Le langage des fleurs et des choses muettes
03 Jun - 16 Jul 2016
Group show:Donald Baechler, Sammy Baloji, David Brognon & Stéphanie Rollin, Marie José Burki, Lionel Estève, Hans-Peter Feldmann, Ellsworth Kelly, Bernd Lohaus, Piet Mondrian, Eric Poitevin, Emmanuelle Quertain, José Maria Sicilia, Joëlle Tuerlinckx, Oriol Vilanova
Curated in collaboration with Catherine Mayeur
3 June - 16 July 2016
For the end of the gallery season Albert Baronian is pleased to present
« Le langage des fleurs et des choses muettes ! » (Ch. Baudelaire), a group exhibition curated in collaboration with Catherine Mayeur, bringing together works by Donald Baechler, Sammy Baloji, David Brognon et Stéphanie Rollin, Marie José Burki, Lionel Estève, Hans-Peter Feldmann, Ellsworth Kelly, Bernd Lohaus, Piet Mondrian, Éric Poitevin, Emmanuelle Quertain, José Maria Sicilia, Joëlle Tuerlinckx and Oriol Vilanova.
“Perhaps it is thanks to the flowers that I became a painter ”, declared Claude Monet. Since Antiquity, how many vocations must they have inspired... They decorated Egyptian tombs and Roman villas, medieval manuscripts and Renaissance frescoes, or even oriental prints. They contributed towards the glory of Flemish and Dutch painters who created a specific genre of still life from them, available to all emotional, symbolic, philosophical and metaphysical projections. Then, the perfection of the imitation had to confer upon the painted image a higher value, an opportunity to think.
Whilst abandoning this idea of representation, Edouard Manet kept his more private paintings of flowers, he also presented them to be admired, in their concision, in his letters. Claude Monet declined all their varieties throughout his life. Photographers, from the outset, have made them a subject of predilection, captivated by the moving contrast of temporalities, between the ephemeral natural beauty and the persistence of the image. In the 20th century, the greatest artists relentlessly took up this inexhaustible source again; even the Masters of abstraction did not abandon this subject, as if they saw it as a bedrock of art, rather than a mere mimetism.

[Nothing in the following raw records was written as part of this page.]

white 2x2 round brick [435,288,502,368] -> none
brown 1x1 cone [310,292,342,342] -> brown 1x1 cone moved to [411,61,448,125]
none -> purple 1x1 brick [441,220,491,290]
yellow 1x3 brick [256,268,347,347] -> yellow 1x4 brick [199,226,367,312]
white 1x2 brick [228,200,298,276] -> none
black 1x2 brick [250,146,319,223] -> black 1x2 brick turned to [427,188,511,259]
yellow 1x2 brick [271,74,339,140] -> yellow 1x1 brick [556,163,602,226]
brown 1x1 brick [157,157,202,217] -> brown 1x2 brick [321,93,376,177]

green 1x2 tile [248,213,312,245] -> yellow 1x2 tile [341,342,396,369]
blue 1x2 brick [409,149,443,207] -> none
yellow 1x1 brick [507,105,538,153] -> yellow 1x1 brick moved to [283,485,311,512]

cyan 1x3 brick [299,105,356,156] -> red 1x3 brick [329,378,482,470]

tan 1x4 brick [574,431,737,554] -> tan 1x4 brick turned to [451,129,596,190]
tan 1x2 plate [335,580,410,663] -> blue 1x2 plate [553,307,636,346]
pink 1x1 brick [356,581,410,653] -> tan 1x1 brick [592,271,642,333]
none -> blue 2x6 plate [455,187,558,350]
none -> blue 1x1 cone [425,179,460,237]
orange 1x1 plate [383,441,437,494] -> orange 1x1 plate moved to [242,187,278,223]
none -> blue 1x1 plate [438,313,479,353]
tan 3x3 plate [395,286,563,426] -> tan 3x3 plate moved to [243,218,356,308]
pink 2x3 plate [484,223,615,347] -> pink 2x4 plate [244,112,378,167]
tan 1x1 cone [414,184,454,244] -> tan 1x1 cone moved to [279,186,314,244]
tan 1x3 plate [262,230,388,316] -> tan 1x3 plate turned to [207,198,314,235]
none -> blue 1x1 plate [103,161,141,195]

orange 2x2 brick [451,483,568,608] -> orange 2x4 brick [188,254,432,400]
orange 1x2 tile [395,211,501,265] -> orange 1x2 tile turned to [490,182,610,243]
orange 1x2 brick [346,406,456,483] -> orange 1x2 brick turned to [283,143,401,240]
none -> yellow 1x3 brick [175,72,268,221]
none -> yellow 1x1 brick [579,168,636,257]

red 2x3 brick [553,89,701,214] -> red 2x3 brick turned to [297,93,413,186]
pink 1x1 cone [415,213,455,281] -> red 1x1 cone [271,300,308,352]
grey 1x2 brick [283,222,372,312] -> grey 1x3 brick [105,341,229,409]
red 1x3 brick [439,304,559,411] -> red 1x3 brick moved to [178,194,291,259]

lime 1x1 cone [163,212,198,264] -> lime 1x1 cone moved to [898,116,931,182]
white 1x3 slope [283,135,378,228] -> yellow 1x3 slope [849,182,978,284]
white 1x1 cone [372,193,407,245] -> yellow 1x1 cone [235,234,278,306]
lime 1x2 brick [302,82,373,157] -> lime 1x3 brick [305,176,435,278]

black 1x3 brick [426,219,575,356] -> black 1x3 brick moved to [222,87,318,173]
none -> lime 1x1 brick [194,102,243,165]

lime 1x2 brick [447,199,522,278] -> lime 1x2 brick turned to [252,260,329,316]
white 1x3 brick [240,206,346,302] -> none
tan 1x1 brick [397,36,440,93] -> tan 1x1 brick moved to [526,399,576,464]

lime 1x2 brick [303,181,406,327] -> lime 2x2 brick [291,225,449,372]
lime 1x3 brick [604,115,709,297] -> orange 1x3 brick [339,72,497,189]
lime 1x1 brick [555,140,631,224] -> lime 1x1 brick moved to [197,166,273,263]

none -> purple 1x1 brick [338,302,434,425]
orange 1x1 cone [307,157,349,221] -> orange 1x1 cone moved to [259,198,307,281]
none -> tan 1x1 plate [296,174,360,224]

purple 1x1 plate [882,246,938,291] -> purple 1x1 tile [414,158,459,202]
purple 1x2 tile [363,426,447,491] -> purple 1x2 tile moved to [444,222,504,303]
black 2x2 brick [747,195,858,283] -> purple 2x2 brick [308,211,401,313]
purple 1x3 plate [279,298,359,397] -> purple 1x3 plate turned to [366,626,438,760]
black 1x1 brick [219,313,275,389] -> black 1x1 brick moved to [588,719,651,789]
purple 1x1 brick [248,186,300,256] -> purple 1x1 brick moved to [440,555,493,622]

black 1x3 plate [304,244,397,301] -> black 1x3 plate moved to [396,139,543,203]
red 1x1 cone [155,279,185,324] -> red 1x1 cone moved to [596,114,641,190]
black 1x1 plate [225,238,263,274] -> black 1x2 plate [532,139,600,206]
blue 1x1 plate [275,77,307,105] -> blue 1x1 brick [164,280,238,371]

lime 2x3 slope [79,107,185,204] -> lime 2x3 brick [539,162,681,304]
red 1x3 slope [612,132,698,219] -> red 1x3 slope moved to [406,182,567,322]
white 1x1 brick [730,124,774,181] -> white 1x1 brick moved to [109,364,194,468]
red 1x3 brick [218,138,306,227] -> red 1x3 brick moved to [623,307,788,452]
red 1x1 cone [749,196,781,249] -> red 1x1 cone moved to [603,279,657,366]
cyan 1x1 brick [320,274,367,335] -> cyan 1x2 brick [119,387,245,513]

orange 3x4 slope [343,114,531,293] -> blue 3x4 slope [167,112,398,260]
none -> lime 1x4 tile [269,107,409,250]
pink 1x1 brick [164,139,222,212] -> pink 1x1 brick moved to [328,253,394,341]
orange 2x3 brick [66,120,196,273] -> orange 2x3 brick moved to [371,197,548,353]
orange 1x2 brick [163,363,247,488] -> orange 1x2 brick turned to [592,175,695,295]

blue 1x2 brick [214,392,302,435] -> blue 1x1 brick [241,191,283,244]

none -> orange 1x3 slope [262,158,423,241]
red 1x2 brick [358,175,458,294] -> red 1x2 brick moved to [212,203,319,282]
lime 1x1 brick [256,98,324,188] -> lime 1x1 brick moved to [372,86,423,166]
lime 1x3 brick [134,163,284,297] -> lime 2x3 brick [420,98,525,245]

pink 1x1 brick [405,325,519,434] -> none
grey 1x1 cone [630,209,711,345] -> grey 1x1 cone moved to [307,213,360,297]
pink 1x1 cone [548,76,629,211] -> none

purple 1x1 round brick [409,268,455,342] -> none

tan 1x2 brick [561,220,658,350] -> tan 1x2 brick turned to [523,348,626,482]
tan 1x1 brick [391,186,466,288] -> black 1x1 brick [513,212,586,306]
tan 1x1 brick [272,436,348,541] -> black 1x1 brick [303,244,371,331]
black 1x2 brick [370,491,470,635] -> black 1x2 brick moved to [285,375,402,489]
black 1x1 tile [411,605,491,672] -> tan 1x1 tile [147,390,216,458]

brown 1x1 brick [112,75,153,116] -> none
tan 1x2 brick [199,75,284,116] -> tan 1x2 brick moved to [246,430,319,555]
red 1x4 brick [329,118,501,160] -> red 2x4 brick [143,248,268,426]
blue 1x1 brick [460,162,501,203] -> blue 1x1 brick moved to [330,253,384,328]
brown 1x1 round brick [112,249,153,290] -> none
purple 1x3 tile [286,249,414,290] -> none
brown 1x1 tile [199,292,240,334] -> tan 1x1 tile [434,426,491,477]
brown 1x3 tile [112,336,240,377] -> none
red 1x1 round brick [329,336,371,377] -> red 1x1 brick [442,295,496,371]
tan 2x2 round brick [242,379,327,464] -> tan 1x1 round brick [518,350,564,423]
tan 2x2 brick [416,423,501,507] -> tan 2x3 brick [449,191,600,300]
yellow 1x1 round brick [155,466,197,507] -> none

Piet Mondrian completed nearly 150 paintings and drawings featuring a flower, most often solitary. They remained discredited for a long time, undoubtedly because they seemed to completely oppose Neoplasticism and, also, because the artist admitted that he painted them in order to earn enough to live off. But his pleasure remains perceptible, his interest obvious. How can we not see a structural research, an experience of colour and space, and even sometimes a decomposition of form, which fully take part in his investigations? Doesn't the single flower express, also, the loneliness that was experienced when his abstract paintings remained misunderstood? It has maintained, throughout its life, contact with nature, at the origin of its art. It can be compared, by its vibrant and singular presence, to a true portrait, like the majority of the works gathered in this exhibition. In the same way the line drawings of Ellsworth Kelly, based on models which he always remembered accurately, even a long time after executing them. The research of an essential structure is exacerbated by the smoothness of a line without the slightest repentance, which structures the design space with a rare power. The extreme clarification towards which all the work is aimed, even the monumental monochromes, draws its sources from reality in order to release from it the pure form. Rather than asceticism, for the artist it was a matter of pleasure...
It is this pleasure which has guided the exhibition, that of an infinite renewal, manifest in all of the presented works. From the sumptuous peony to the humblest wild flower, no image ever seems to exhaust the reason or the creative renewal, even in the most subtle variations. Each iteration tries to tame and to nourish wonderment, which remains mysterious to the understanding, but unrivalled with nature. The artists brought together here, in spite of the diversity of career and means of expression (painting and drawing, photography, sculpture and assembly), tend, it seems, to bring closer immediate perception and understanding of the natural, cultural and indeed the political world. The freedom of formal research and the general economy of resources convey a quite real humility in front of the complexity and the plenitude of the living, its delicacy and its frailty, also. In close partnership with one moment, one place or one person, flowers, in art, are just like in life intrinsically linked with giving. It is to experience the work and question the image that the viewer is invited.
Whilst for Baudelaire the poetic ideal remains inaccessible, as the poem “Elevation” expresses, from which the last verse is borrowed as a title, no flower appears to cause the “despair of the painter” (unsuitable name for the Heuchera). The absence of a term to understand, the absence of definitive terms to say “the language of the flowers and mute things” is the foundation of any artistic engagement, from creation to reception.